A spokeswoman said: “We have committed over £125million in additional funding to the reformed scheme. This will more than double the department’s annual spend over the next five years.”
The three charities that currently administer payments receive an annual budget of around £4million. And according to the government there are 3,700 infected with hepatitis C (hep C), 80 with HIV, and 300 with both HIV and hep C.
At these figures the £125m cash for the new scheme equates to a total of £30,637 of newly allocated money for each infected person.
THE VIEWS OF LOCAL VICTIMS
MARIA FLETCHER Infected with hep C at University College Hospital.
“It’s an insult, an absolute rush job. An extra £21 a month and that’s the price of the cross we have to bear. It’s a kick in the face.”
Payments now: £14,729 a year
New scheme: £15,500 a year
MARK WARD Haemophiliac infected with HIV and hep C at the Royal Free Hospital.
“I’ve lived in fear of dying my entire life and the paltry sum of £18,500 is supposed to make up for that, 30 years of fear and stigma.”
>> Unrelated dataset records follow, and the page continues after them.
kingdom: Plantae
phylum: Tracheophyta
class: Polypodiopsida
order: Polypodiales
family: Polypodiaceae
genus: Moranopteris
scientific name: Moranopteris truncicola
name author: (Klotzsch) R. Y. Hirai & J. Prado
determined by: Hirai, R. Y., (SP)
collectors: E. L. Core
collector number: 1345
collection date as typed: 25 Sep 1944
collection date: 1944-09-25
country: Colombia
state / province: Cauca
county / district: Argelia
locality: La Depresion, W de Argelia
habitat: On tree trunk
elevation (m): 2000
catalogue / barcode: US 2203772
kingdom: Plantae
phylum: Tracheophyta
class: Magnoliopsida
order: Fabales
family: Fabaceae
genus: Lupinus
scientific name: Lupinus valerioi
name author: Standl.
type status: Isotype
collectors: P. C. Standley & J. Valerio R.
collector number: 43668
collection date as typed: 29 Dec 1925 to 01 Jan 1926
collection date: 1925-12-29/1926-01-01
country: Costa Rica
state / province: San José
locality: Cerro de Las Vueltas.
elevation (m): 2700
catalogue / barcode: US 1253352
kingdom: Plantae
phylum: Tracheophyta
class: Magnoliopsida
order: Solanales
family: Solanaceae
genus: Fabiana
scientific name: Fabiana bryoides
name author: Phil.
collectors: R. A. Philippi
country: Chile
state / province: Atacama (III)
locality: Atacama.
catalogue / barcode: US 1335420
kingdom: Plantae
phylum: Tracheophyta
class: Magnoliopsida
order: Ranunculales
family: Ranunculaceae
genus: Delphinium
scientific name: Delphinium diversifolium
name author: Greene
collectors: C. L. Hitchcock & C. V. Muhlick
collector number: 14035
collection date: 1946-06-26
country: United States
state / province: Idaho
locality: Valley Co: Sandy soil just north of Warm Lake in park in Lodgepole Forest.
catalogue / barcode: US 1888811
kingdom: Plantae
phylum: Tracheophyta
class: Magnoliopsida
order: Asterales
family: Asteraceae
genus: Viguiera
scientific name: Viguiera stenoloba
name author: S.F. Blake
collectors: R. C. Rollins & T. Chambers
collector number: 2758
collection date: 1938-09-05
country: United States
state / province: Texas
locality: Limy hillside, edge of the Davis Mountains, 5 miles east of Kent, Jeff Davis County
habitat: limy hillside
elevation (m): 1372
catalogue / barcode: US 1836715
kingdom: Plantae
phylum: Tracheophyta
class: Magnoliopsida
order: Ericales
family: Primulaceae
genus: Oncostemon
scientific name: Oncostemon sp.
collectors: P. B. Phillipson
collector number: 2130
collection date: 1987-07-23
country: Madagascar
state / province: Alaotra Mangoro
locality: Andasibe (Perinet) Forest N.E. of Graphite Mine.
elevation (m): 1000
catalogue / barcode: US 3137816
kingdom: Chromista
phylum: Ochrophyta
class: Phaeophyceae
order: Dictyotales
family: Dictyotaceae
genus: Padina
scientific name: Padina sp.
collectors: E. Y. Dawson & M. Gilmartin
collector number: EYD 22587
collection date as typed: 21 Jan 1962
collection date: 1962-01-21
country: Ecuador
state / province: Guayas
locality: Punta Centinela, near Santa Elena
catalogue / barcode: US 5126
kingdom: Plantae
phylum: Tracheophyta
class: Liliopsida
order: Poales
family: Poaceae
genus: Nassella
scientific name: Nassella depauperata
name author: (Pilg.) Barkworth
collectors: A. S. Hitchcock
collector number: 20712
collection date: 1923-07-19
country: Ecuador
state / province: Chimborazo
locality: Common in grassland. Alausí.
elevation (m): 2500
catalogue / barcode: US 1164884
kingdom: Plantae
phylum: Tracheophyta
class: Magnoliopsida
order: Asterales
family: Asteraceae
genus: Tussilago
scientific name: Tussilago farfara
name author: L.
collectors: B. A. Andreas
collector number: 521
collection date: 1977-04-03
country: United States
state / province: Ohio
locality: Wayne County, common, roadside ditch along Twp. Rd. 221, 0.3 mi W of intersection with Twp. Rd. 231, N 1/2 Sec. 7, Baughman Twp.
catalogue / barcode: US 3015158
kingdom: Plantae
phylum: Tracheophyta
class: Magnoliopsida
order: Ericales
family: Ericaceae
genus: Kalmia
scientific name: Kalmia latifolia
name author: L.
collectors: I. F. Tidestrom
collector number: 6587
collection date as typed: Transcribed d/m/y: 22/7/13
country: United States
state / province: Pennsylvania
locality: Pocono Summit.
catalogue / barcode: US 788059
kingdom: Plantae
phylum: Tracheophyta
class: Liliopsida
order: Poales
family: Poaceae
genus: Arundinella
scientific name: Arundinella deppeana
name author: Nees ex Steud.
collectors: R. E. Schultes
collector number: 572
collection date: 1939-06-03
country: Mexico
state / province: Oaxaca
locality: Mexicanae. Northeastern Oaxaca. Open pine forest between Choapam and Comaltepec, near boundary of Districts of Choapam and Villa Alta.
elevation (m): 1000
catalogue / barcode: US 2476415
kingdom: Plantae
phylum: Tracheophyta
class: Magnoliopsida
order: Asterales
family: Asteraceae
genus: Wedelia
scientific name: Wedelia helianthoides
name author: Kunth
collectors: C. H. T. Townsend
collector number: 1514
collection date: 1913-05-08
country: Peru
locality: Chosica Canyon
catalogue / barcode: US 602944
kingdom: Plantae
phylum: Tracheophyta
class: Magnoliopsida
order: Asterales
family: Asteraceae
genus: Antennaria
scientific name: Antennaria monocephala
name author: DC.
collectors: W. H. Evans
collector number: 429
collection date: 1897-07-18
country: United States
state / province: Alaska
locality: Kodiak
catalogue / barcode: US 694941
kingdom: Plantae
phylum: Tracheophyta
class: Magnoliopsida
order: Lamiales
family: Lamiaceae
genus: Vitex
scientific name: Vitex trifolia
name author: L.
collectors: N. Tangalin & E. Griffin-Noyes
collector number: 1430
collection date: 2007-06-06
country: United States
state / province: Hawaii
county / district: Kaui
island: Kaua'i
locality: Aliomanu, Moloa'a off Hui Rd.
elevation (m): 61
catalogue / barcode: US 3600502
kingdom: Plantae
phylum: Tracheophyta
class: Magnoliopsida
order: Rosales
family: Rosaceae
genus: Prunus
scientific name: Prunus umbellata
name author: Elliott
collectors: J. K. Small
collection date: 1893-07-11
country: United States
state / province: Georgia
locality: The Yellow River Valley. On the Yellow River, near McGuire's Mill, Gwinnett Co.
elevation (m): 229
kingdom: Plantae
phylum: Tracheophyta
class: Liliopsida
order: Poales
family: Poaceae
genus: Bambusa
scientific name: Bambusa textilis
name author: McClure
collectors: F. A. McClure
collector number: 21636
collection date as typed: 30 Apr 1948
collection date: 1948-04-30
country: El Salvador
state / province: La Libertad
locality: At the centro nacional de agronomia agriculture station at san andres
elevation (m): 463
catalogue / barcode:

Payments now: £14,821 a year
New scheme: £18,500 a year
NICK HIRSCH Haemophiliac from Highgate, died from hep C aged 36 in 2012 leaving behind a child and partner.
His mother Della Hirsch: “The offers made are so minimal as to be laughable. They killed these people even though there was a knowledge that something was wrong.”
New scheme: Nick’s partner should be eligible for the £10,000 widow’s payment
CLAIR WALTON Formerly of Crouch End, infected with HIV by her late husband who was a haemophiliac
“I am disappointed that the announcement has made the situation worse for those of us contaminated with HIV.”
Payments now: £19,000 a year including discretionary payments
New scheme: £15,500 a year
PHIL WELLMAN of Hampstead, infected with hep C by blood transfusion following a car accident
“It’s diabolical. Cameron knew that £125m spread over 4,000 infected people is nothing for what they did to us.”
Payments now: £1,992 a year
New scheme: £3,500 a year
COLETTE WINTLE Haemophiliac infected with hep C at the Royal Free Hospital
“The government has insulted people by destroying their health and not holding their hands up to admit liability. I do feel deeply aggrieved.”